Here's the thing: nobody needs me or Bernie Sanders to tell them that it sucks out there and that times are tougher economically in this country than perhaps they've been for quite a long time. We've all seen the stats — median income has declined by almost $2,500 over the past seven years, we have a zero personal savings rate in America for the first time since the Great Depression, and 5 million people have slipped below the poverty level since the beginning of the decade. And stats aside, most everyone out there knows what the deal is. If you're reading this and you had to drive to work today or pay a credit card bill in the last few weeks you know better than I do for sure how fucked up things have gotten. I hear talk from people out on the campaign trail about mortgages and bankruptcies and bill collectors that are enough to make your ass clench with 100 percent pure panic.

None of this is a secret. Here, however, is something that is a secret: that this is a class issue that is being intentionally downplayed by a political/media consensus bent on selling the public a version of reality where class resentments, or class distinctions even, do not exist. Our "national debate" is always a thing where we do not talk about things like haves and have-nots, rich and poor, employers versus employees. But we increasingly live in a society where all the political action is happening on one side of the line separating all those groups, to the detriment of the people on the other side.
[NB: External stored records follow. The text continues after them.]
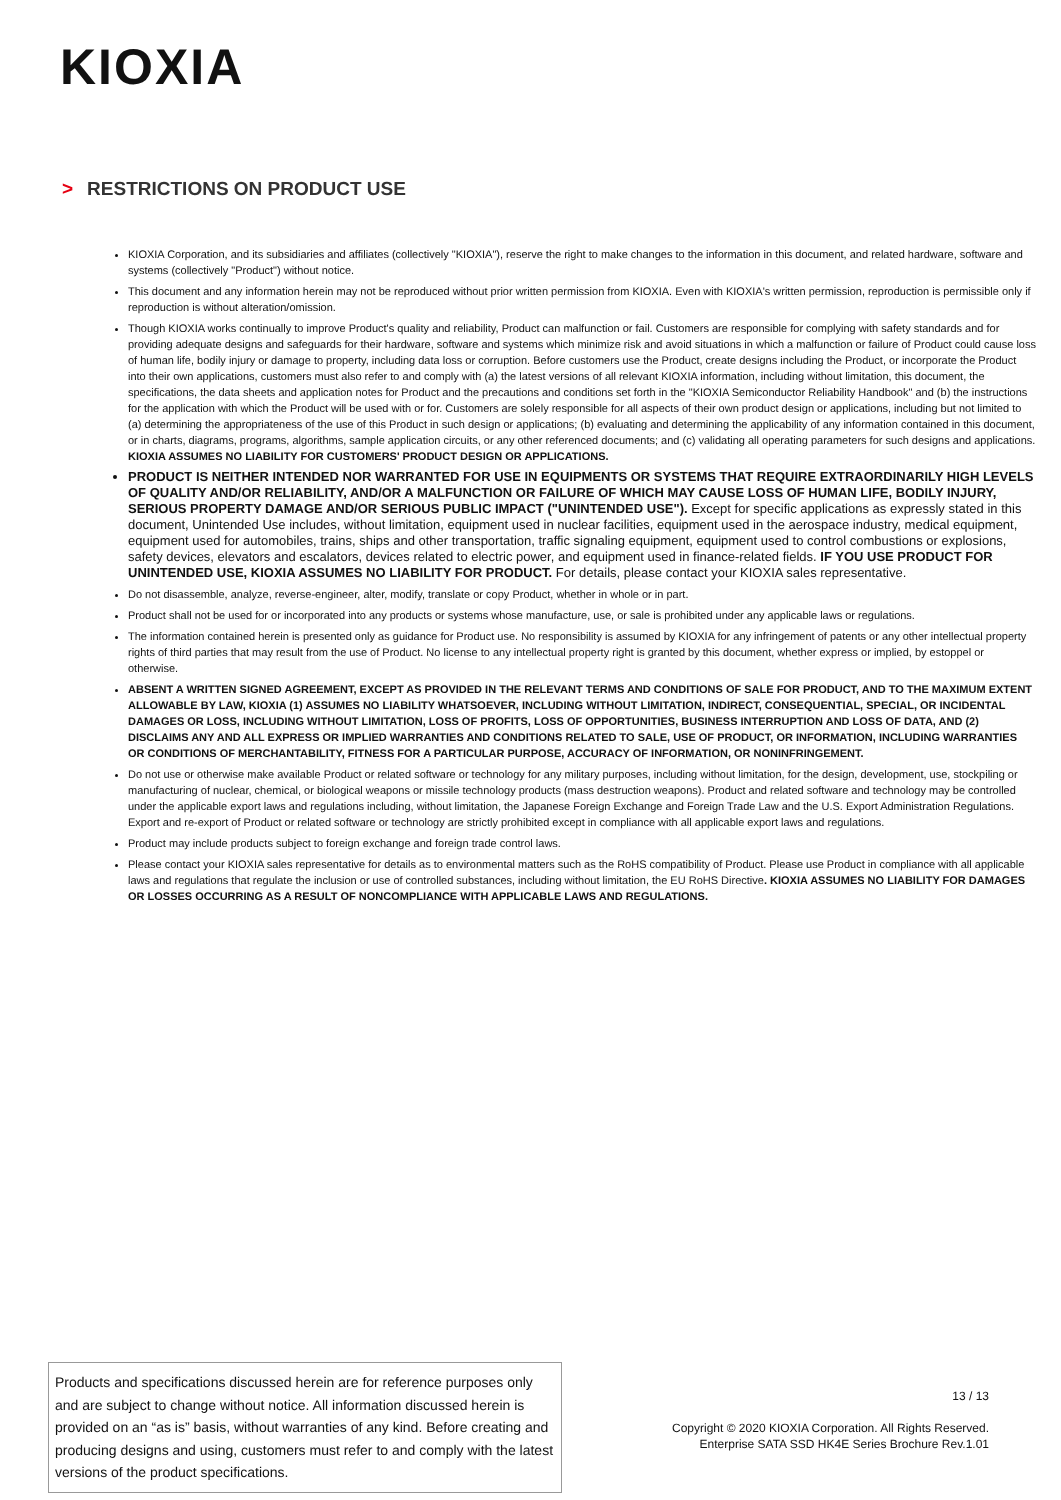KIOXIA
> RESTRICTIONS ON PRODUCT USE
KIOXIA Corporation, and its subsidiaries and affiliates (collectively "KIOXIA"), reserve the right to make changes to the information in this document, and related hardware, software and systems (collectively "Product") without notice.
This document and any information herein may not be reproduced without prior written permission from KIOXIA. Even with KIOXIA's written permission, reproduction is permissible only if reproduction is without alteration/omission.
Though KIOXIA works continually to improve Product's quality and reliability, Product can malfunction or fail. Customers are responsible for complying with safety standards and for providing adequate designs and safeguards for their hardware, software and systems which minimize risk and avoid situations in which a malfunction or failure of Product could cause loss of human life, bodily injury or damage to property, including data loss or corruption. Before customers use the Product, create designs including the Product, or incorporate the Product into their own applications, customers must also refer to and comply with (a) the latest versions of all relevant KIOXIA information, including without limitation, this document, the specifications, the data sheets and application notes for Product and the precautions and conditions set forth in the "KIOXIA Semiconductor Reliability Handbook" and (b) the instructions for the application with which the Product will be used with or for. Customers are solely responsible for all aspects of their own product design or applications, including but not limited to (a) determining the appropriateness of the use of this Product in such design or applications; (b) evaluating and determining the applicability of any information contained in this document, or in charts, diagrams, programs, algorithms, sample application circuits, or any other referenced documents; and (c) validating all operating parameters for such designs and applications. KIOXIA ASSUMES NO LIABILITY FOR CUSTOMERS' PRODUCT DESIGN OR APPLICATIONS.
PRODUCT IS NEITHER INTENDED NOR WARRANTED FOR USE IN EQUIPMENTS OR SYSTEMS THAT REQUIRE EXTRAORDINARILY HIGH LEVELS OF QUALITY AND/OR RELIABILITY, AND/OR A MALFUNCTION OR FAILURE OF WHICH MAY CAUSE LOSS OF HUMAN LIFE, BODILY INJURY, SERIOUS PROPERTY DAMAGE AND/OR SERIOUS PUBLIC IMPACT ("UNINTENDED USE"). Except for specific applications as expressly stated in this document, Unintended Use includes, without limitation, equipment used in nuclear facilities, equipment used in the aerospace industry, medical equipment, equipment used for automobiles, trains, ships and other transportation, traffic signaling equipment, equipment used to control combustions or explosions, safety devices, elevators and escalators, devices related to electric power, and equipment used in finance-related fields. IF YOU USE PRODUCT FOR UNINTENDED USE, KIOXIA ASSUMES NO LIABILITY FOR PRODUCT. For details, please contact your KIOXIA sales representative.
Do not disassemble, analyze, reverse-engineer, alter, modify, translate or copy Product, whether in whole or in part.
Product shall not be used for or incorporated into any products or systems whose manufacture, use, or sale is prohibited under any applicable laws or regulations.
The information contained herein is presented only as guidance for Product use. No responsibility is assumed by KIOXIA for any infringement of patents or any other intellectual property rights of third parties that may result from the use of Product. No license to any intellectual property right is granted by this document, whether express or implied, by estoppel or otherwise.
ABSENT A WRITTEN SIGNED AGREEMENT, EXCEPT AS PROVIDED IN THE RELEVANT TERMS AND CONDITIONS OF SALE FOR PRODUCT, AND TO THE MAXIMUM EXTENT ALLOWABLE BY LAW, KIOXIA (1) ASSUMES NO LIABILITY WHATSOEVER, INCLUDING WITHOUT LIMITATION, INDIRECT, CONSEQUENTIAL, SPECIAL, OR INCIDENTAL DAMAGES OR LOSS, INCLUDING WITHOUT LIMITATION, LOSS OF PROFITS, LOSS OF OPPORTUNITIES, BUSINESS INTERRUPTION AND LOSS OF DATA, AND (2) DISCLAIMS ANY AND ALL EXPRESS OR IMPLIED WARRANTIES AND CONDITIONS RELATED TO SALE, USE OF PRODUCT, OR INFORMATION, INCLUDING WARRANTIES OR CONDITIONS OF MERCHANTABILITY, FITNESS FOR A PARTICULAR PURPOSE, ACCURACY OF INFORMATION, OR NONINFRINGEMENT.
Do not use or otherwise make available Product or related software or technology for any military purposes, including without limitation, for the design, development, use, stockpiling or manufacturing of nuclear, chemical, or biological weapons or missile technology products (mass destruction weapons). Product and related software and technology may be controlled under the applicable export laws and regulations including, without limitation, the Japanese Foreign Exchange and Foreign Trade Law and the U.S. Export Administration Regulations. Export and re-export of Product or related software or technology are strictly prohibited except in compliance with all applicable export laws and regulations.
Product may include products subject to foreign exchange and foreign trade control laws.
Please contact your KIOXIA sales representative for details as to environmental matters such as the RoHS compatibility of Product. Please use Product in compliance with all applicable laws and regulations that regulate the inclusion or use of controlled substances, including without limitation, the EU RoHS Directive. KIOXIA ASSUMES NO LIABILITY FOR DAMAGES OR LOSSES OCCURRING AS A RESULT OF NONCOMPLIANCE WITH APPLICABLE LAWS AND REGULATIONS.
Products and specifications discussed herein are for reference purposes only and are subject to change without notice. All information discussed herein is provided on an “as is” basis, without warranties of any kind. Before creating and producing designs and using, customers must refer to and comply with the latest versions of the product specifications.
13 / 13
Copyright © 2020 KIOXIA Corporation. All Rights Reserved.
Enterprise SATA SSD HK4E Series Brochure Rev.1.01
We have a government that is spending two and a half billion dollars a day in Iraq, essentially subsidizing new swimming pools for the contracting class in northern Virginia, at a time when heating oil and personal transportation are about to join health insurance on the list of middle-class luxuries. Home heating and car ownership are slipping away from the middle class thanks to exploding energy prices — the hidden cost of the national borrowing policy we call dependency on foreign oil, "foreign" representing those nations, Arab and Chinese, that lend us the money to pay for our wars.
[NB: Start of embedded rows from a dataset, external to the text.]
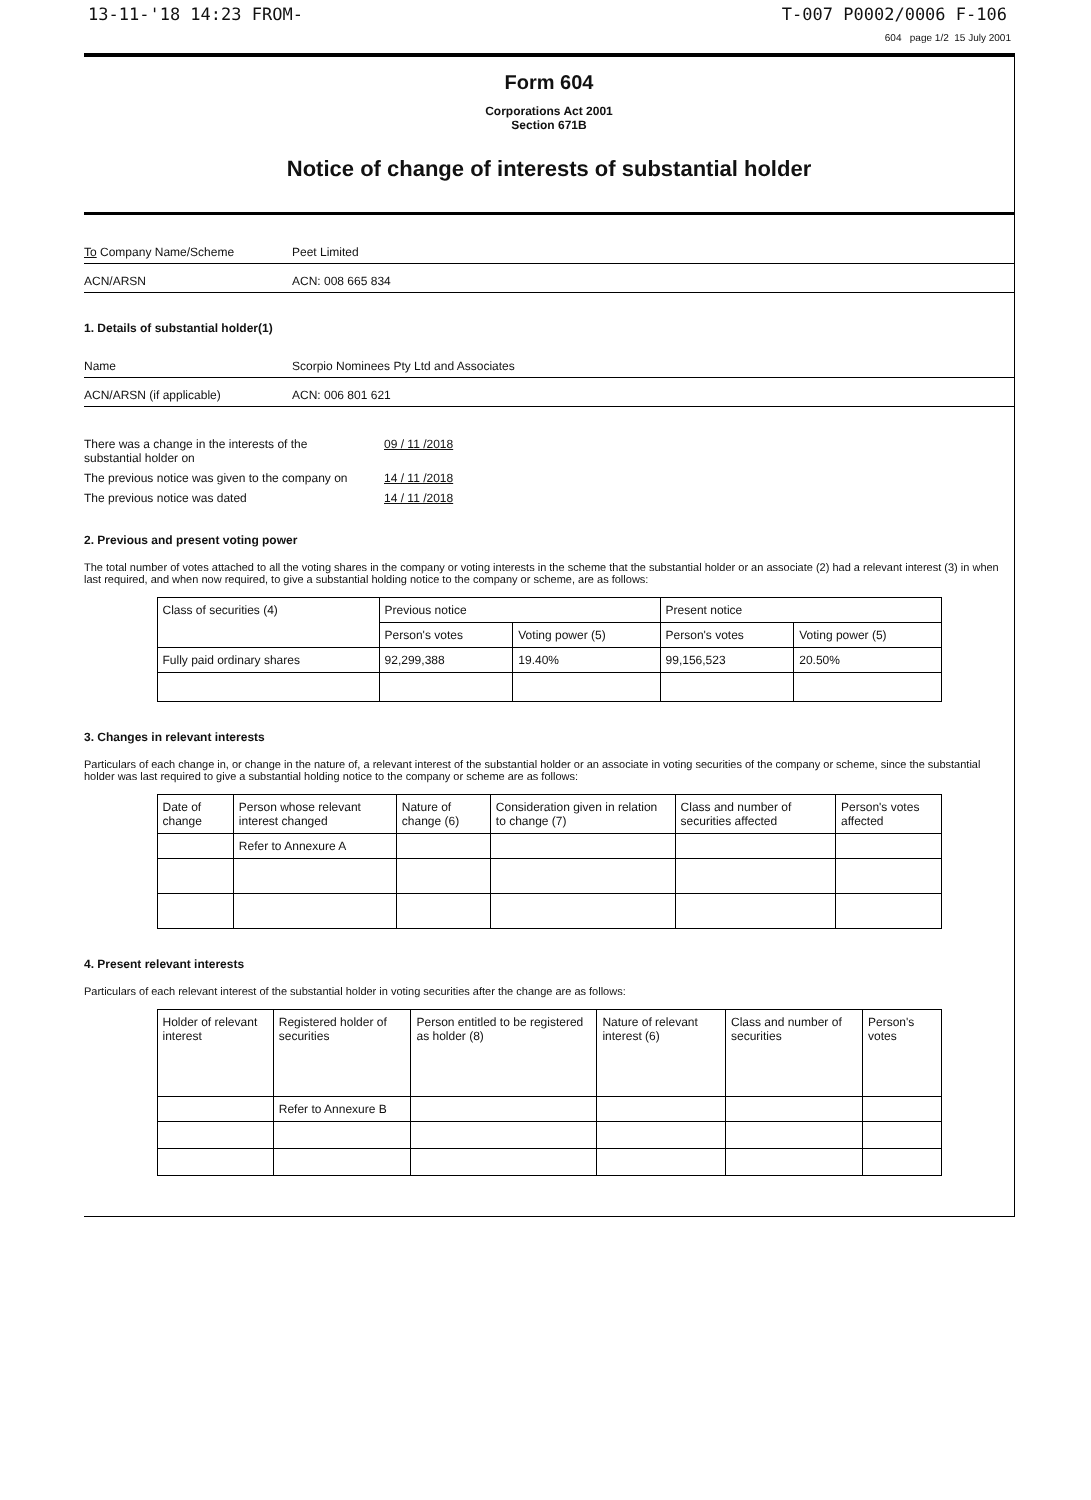13-11-'18 14:23 FROM- T-007 P0002/0006 F-106
604 page 1/2 15 July 2001
Form 604
Corporations Act 2001
Section 671B
Notice of change of interests of substantial holder
To Company Name/Scheme Peet Limited
ACN/ARSN ACN: 008 665 834
1. Details of substantial holder(1)
Name Scorpio Nominees Pty Ltd and Associates
ACN/ARSN (if applicable) ACN: 006 801 621
There was a change in the interests of the
substantial holder on 09 / 11 /2018
The previous notice was given to the company on 14 / 11 /2018
The previous notice was dated 14 / 11 /2018
2. Previous and present voting power
The total number of votes attached to all the voting shares in the company or voting interests in the scheme that the substantial holder or an associate (2) had a relevant interest (3) in when last required, and when now required, to give a substantial holding notice to the company or scheme, are as follows:
| Class of securities (4) | Previous notice | | Present notice | |
| --- | --- | --- | --- | --- |
| | Person's votes | Voting power (5) | Person's votes | Voting power (5) |
| Fully paid ordinary shares | 92,299,388 | 19.40% | 99,156,523 | 20.50% |
3. Changes in relevant interests
Particulars of each change in, or change in the nature of, a relevant interest of the substantial holder or an associate in voting securities of the company or scheme, since the substantial holder was last required to give a substantial holding notice to the company or scheme are as follows:
| Date of change | Person whose relevant interest changed | Nature of change (6) | Consideration given in relation to change (7) | Class and number of securities affected | Person's votes affected |
| --- | --- | --- | --- | --- | --- |
| | Refer to Annexure A | | | | |
4. Present relevant interests
Particulars of each relevant interest of the substantial holder in voting securities after the change are as follows:
| Holder of relevant interest | Registered holder of securities | Person entitled to be registered as holder (8) | Nature of relevant interest (6) | Class and number of securities | Person's votes |
| --- | --- | --- | --- | --- | --- |
| | Refer to Annexure B | | | | |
And while we've all heard stories about how much waste and inefficiency there is in our military spending, this is always portrayed as either "corruption" or simple inefficiency, and not what it really is — a profound expression of our national priorities, a means of taking money from ordinary, struggling people and redistributing it not downward but upward, to connected insiders, who turn your tax money into pure profit. [emphasis added]

No longer can employment insure that you won't be faced with poverty. During the 2004 campaign, Bush admitted that working 2 jobs was uniquely American. Americans take on that extra job in hopes of getting ahead. However, now they are finding that even 2 jobs isn't enough because all it takes is an illness in the family, a home repair, or the next electric bill that clears out their savings.